Congress has passed and sent to the President a bill that amends the Federal Rules of Evidence with respect to the disclosure of a communication or information covered by the attorney-client privilege or work product protection. The bills S. 2450/H.R. 6610 limit the effect of inadvertent disclosure of privileged materials. The Senate passed S.2450 in February, 2008, and the House passed the identical H.R. 6610 last week.
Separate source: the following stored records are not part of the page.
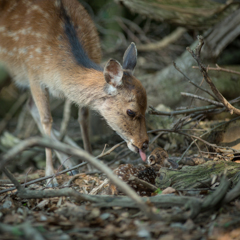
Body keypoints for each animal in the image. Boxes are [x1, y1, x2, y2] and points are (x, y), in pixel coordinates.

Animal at [0, 0, 149, 186]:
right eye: (131, 111)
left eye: (147, 107)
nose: (144, 144)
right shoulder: (33, 73)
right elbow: (46, 120)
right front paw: (50, 177)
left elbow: (83, 117)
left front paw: (91, 164)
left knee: (30, 105)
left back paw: (71, 162)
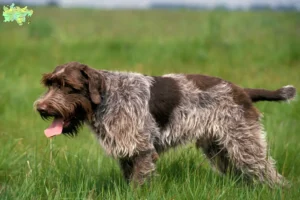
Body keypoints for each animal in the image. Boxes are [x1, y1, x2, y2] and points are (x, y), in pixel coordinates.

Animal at [34, 61, 296, 187]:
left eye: (68, 86)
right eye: (50, 83)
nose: (41, 108)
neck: (108, 97)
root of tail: (241, 90)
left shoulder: (141, 151)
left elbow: (138, 183)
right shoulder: (127, 153)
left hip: (245, 144)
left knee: (270, 174)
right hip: (220, 148)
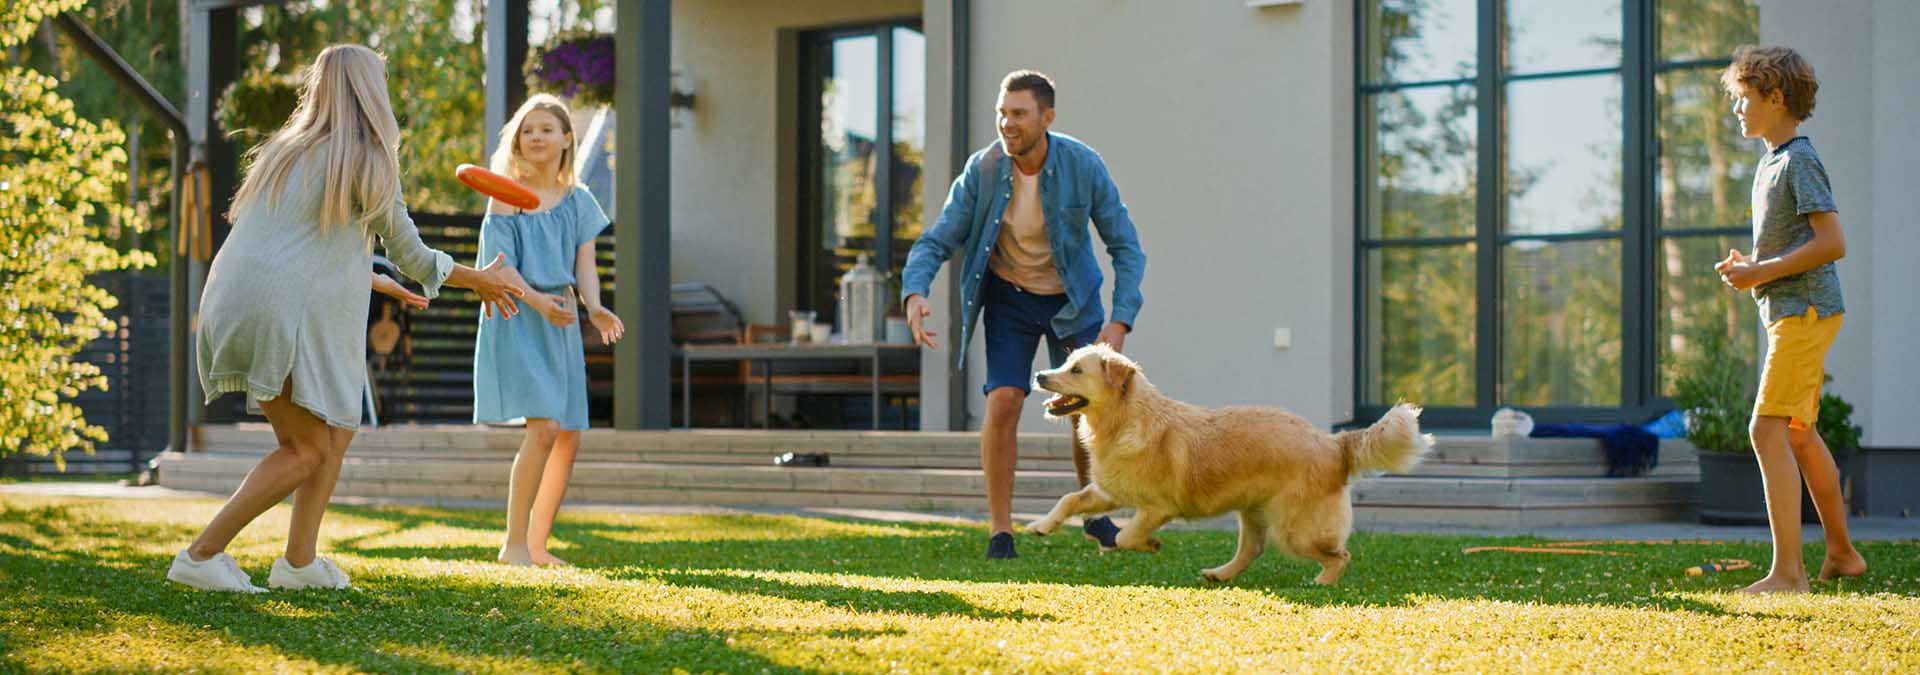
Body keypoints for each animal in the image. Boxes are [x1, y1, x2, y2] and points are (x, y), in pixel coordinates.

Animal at [1029, 345, 1436, 582]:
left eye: (1077, 370)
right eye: (1066, 362)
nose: (1040, 375)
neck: (1125, 418)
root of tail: (1333, 442)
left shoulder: (1158, 507)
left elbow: (1125, 535)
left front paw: (1150, 544)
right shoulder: (1108, 491)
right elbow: (1070, 499)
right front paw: (1041, 526)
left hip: (1294, 531)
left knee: (1341, 555)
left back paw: (1322, 582)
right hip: (1253, 512)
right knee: (1252, 550)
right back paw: (1220, 574)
One unfortunate aspect of the new e-discovery rules has been a tremendous cost due to the need to review ESI, particularly emails, to make sure that privileged information is not given to the other side. Mass tort defendants, in particular, must often sift through a mountain of documents to ensure that privileged material is not inadvertently released. While most documents produced during discovery have little value, attorneys must still conduct exhaustive reviews to prevent disclosures of the needle in a haystack that reveals confidential information. The cost to litigants is staggering and the time consumed by courts to supervise these activities can get excessive.
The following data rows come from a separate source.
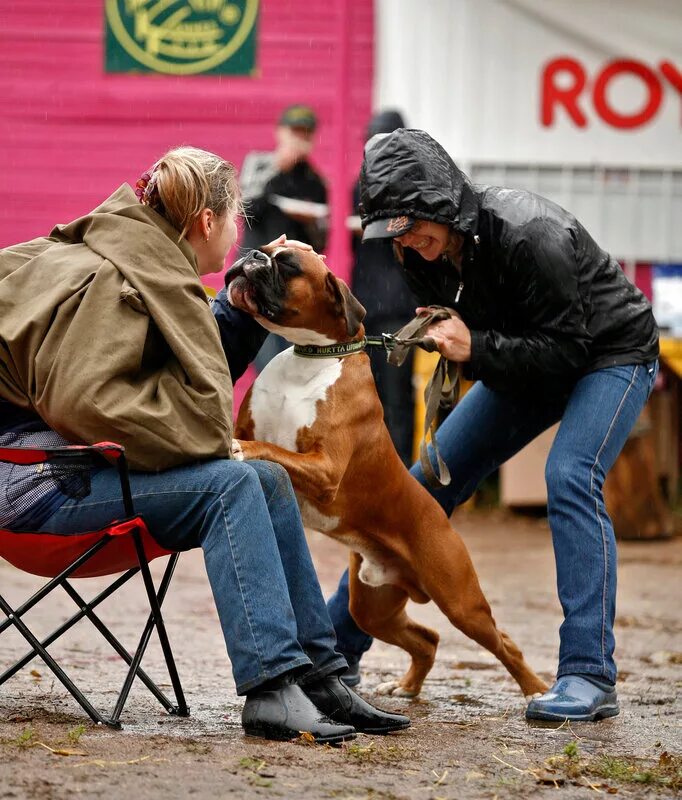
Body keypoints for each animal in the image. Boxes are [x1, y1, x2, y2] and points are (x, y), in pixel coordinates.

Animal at [228, 245, 548, 700]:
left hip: (461, 602)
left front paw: (241, 451)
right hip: (370, 607)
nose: (254, 253)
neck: (309, 358)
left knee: (504, 644)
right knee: (427, 639)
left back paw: (537, 691)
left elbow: (271, 449)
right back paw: (407, 686)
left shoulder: (325, 470)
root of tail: (442, 518)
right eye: (270, 251)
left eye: (287, 265)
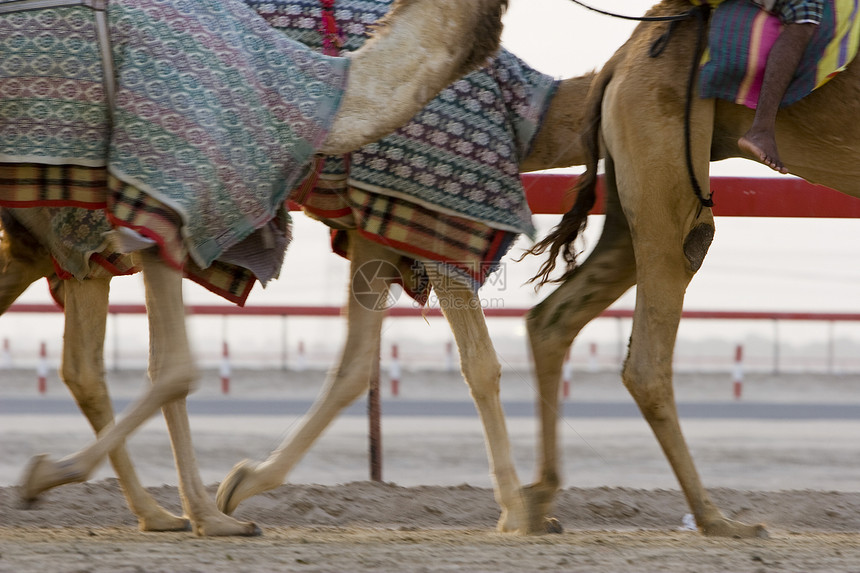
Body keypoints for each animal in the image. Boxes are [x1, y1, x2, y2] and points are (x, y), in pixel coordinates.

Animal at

The bill impacts this problem not by changing the law on the attorney-client privilege or the work product doctrine, but by modifying the consequences of an inadvertent disclosure once a privilege exists, through creation of new Federal Rule of Evidence 502. The federal rules committees studied this problem in connection with various proposals to change the discovery rules. The rules committee concluded that the need for exhaustive preproduction privilege reviews could be significantly reduced if the risks of waiver were clarified and limited, and thus recommended the bill’s changes.
The bill provides that, in new Rule 502(a), when a disclosure is made in a federal proceeding (or to a federal office or agency), and that disclosure waives the attorney-client privilege or work-product protection, the waiver extends to an undisclosed communication or information only if: (1) the waiver is intentional; (2) the disclosed and undisclosed communications or information concern the same subject matter; and (3) they ought in fairness to be considered together. When the disclosure is made in a federal proceeding (or to a federal office or agency), under new Rule 502(b), it does not operate as a waiver in a federal or state proceeding if: (1) the disclosure is inadvertent; (2) the holder of the privilege or protection took reasonable steps to prevent disclosure; and (3) the holder promptly took reasonable steps to rectify the error.
Maybe a small step in the right direction.